### WORK REQUIRED
Copy each of the following lines word for word, keeping every character, punctuation mark, and line break unchanged.
********************
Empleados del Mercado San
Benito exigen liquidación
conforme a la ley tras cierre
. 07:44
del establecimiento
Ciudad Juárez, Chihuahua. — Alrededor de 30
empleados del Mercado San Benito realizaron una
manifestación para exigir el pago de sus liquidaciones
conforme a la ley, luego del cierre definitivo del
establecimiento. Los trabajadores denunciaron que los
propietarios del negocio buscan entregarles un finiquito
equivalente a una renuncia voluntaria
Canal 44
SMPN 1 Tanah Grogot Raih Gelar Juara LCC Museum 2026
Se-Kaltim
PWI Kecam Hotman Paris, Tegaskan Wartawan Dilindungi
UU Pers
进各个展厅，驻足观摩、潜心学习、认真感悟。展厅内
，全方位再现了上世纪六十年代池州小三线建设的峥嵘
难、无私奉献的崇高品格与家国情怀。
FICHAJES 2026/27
********************
### YOUR SOLUTION
Empleados del Mercado San
Benito exigen liquidación
conforme a la ley tras cierre
. 07:44
del establecimiento
Ciudad Juárez, Chihuahua. — Alrededor de 30
empleados del Mercado San Benito realizaron una
manifestación para exigir el pago de sus liquidaciones
conforme a la ley, luego del cierre definitivo del
establecimiento. Los trabajadores denunciaron que los
propietarios del negocio buscan entregarles un finiquito
equivalente a una renuncia voluntaria
Canal 44
SMPN 1 Tanah Grogot Raih Gelar Juara LCC Museum 2026
Se-Kaltim
PWI Kecam Hotman Paris, Tegaskan Wartawan Dilindungi
UU Pers
进各个展厅，驻足观摩、潜心学习、认真感悟。展厅内
，全方位再现了上世纪六十年代池州小三线建设的峥嵘
难、无私奉献的崇高品格与家国情怀。
FICHAJES 2026/27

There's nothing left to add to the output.